Die Ausbeutung in vielen Unternehmen in China stößt auf wachsenden Widerstand. Im Mittelpunkt der erhitzten Debatte steht die "996" genannte Arbeitszeitkultur: Von neun Uhr morgens bis neun Uhr abends sechs Tage die Woche arbeiten, meist ohne zusätzlich oder ausreichend bezahlt zu werden.

Die Protestbewegung hatte ihren Ursprung in der Informationstechnologie-Branche und breitet sich auch auf andere Sparten aus. Die Zensur hält sich aus der populären Diskussion heraus - und Staatsmedien signalisieren Unterstützung.
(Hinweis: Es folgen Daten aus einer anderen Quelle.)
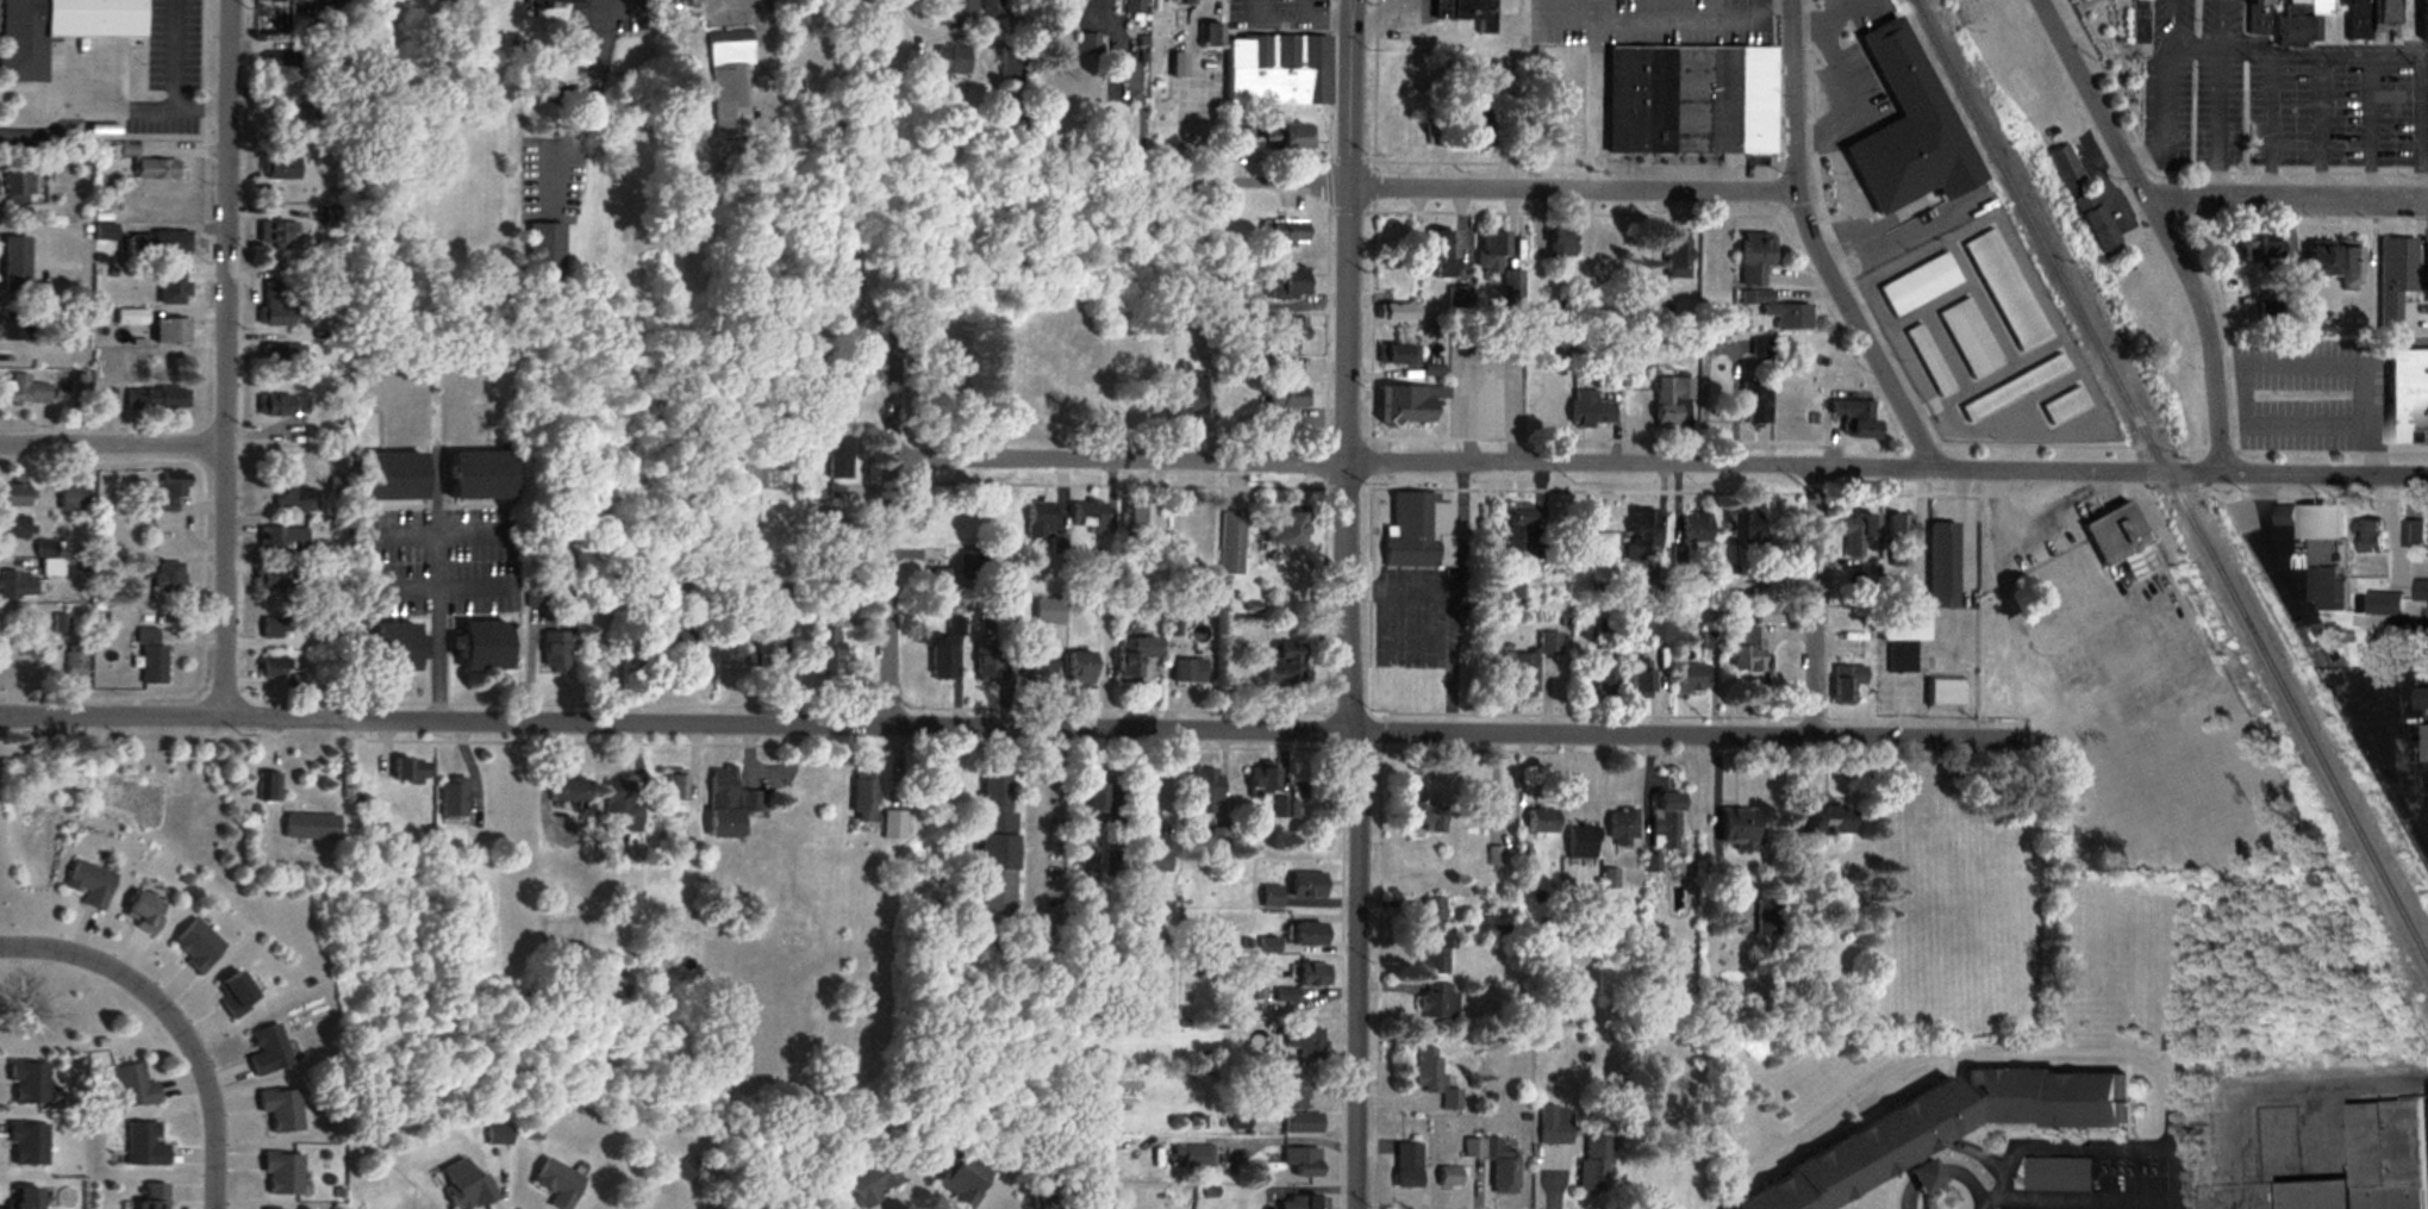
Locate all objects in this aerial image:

"996 hat nichts mit Strebsamkeit zu tun. Es geht um Profit", kritisierte das von der Kommunistischen Partei herausgegebene Journal "Banyuetan". Beschäftigte sollten auf ihre Gesundheit achten und sich ihrer Rechte bewusst sein, schrieb die vom Parteiorgan "Volkszeitung" herausgegebene "Global Times". "Sie sollten sich trauen "Nein" zu sagen gegenüber Unternehmen, die sich nicht an das Arbeitsrecht halten." So gilt in China eigentlich die 40-Stunden-Woche, während im Monat nur 36 Überstunden erlaubt sind und entschädigt werden müssen.